▶ **Text for analysis**:
■ ■ ■ ■
Path forward for anyone having such issue - upgrade to v3.

v3 isn’t working for me. Can’t even get ember-cli to build.

Build Error (broccoli-persistent-filter:Babel > [Babel: @embroider/macros]) in @embroider/macros/runtime.js

<snip>/@embroider/macros/runtime.js: @babel/template placeholder "APP": Expected string substitution

stack:

(node:349084) UnhandledPromiseRejectionWarning: Error: @babel/template placeholder "APP": Expected string substitution
    at applyReplacement (<snip>/node_modules/@babel/template/lib/populate.js:74:13)
    at <snip>/node_modules/@babel/template/lib/populate.js:44:7
    at Array.forEach (<anonymous>)
    at populatePlaceholders (<snip>/node_modules/@babel/template/lib/populate.js:42:43)
    at <snip>/node_modules/@babel/template/lib/string.js:20:51
    at <snip>/node_modules/@babel/template/lib/builder.js:75:14
    at Object.buildLiterals (<snip>/node_modules/ember-element-helper/node_modules/@embroider/macros/src/babel/evaluate-json.js:377:73)
■ ■ ■ ■
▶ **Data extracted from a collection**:
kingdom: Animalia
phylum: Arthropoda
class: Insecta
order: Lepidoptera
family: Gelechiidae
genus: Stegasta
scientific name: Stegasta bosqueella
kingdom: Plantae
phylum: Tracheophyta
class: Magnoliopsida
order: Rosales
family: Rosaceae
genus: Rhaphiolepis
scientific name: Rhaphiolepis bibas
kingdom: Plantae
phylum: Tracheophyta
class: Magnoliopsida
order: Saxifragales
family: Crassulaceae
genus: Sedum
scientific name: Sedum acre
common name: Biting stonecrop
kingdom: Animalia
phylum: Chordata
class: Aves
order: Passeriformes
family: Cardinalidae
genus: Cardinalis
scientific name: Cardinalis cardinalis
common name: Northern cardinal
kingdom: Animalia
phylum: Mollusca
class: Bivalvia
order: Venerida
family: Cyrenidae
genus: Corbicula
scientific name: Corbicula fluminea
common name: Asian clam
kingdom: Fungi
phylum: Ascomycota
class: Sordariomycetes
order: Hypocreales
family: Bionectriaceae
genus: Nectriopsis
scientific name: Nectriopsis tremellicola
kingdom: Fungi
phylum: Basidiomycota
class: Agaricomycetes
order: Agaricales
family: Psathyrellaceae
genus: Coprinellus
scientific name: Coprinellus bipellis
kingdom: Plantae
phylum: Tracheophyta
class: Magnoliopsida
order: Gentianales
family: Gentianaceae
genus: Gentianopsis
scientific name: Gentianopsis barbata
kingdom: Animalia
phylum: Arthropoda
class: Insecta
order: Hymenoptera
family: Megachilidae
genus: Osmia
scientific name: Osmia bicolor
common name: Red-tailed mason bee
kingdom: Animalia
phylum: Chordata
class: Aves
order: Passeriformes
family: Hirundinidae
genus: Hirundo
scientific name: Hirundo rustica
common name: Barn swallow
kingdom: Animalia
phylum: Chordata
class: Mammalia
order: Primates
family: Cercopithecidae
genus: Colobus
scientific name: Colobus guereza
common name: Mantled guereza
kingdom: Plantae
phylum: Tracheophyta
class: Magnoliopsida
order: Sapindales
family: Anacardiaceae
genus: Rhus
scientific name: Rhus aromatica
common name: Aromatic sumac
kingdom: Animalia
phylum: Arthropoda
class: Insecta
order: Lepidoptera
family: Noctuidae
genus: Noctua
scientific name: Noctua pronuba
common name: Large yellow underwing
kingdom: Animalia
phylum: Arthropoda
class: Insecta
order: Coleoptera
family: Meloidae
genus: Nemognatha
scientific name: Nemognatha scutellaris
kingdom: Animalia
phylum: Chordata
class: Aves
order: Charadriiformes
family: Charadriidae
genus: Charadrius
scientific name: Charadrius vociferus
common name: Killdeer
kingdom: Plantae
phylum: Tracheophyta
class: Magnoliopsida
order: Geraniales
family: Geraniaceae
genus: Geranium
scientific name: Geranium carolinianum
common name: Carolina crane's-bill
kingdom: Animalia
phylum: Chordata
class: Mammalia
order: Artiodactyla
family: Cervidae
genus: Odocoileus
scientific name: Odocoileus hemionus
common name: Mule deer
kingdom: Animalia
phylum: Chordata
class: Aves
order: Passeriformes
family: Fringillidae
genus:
■ ■ ■ ■
▶ **Exercise set**:
a) In the ember-cli build error thread, which @babel/template placeholder does the error message name?
b) Continue the ember-cli build error thread from the point where it stops.

▶ **Answers for the exercise**:
a) "APP"

b)
    at Object.inlineRuntimeConfig (<snip>/node_modules/ember-element-helper/node_modules/@embroider/macros/src/babel/get-config.js:107:55)
    at PluginPass.enter (<snip>/node_modules/ember-element-helper/node_modules/@embroider/macros/src/babel/macros-babel-plugin.js:77:38)
    at newFn (<snip>/node_modules/@babel/traverse/lib/visitors.js:177:21)
    =============
    at Object.buildLiterals (<snip>/node_modules/ember-element-helper/node_modules/@embroider/macros/src/babel/evaluate-json.js:377:34)
    at Object.inlineRuntimeConfig (<snip>/node_modules/ember-element-helper/node_modules/@embroider/macros/src/babel/get-config.js:107:55)
    at PluginPass.enter (<snip>/node_modules/ember-element-helper/node_modules/@embroider/macros/src/babel/macros-babel-plugin.js:77:38)
    at newFn (<snip>/node_modules/@babel/traverse/lib/visitors.js:177:21)
    at NodePath._call (<snip>/node_modules/@babel/traverse/lib/path/context.js:53:20)
    at NodePath.call (<snip>/node_modules/@babel/traverse/lib/path/context.js:40:17)
    at NodePath.visit (<snip>/node_modules/@babel/traverse/lib/path/context.js:100:31)
    at TraversalContext.visitQueue (<snip>/node_modules/@babel/traverse/lib/context.js:103:16)
(Use `node --trace-warnings ...` to show where the warning was created)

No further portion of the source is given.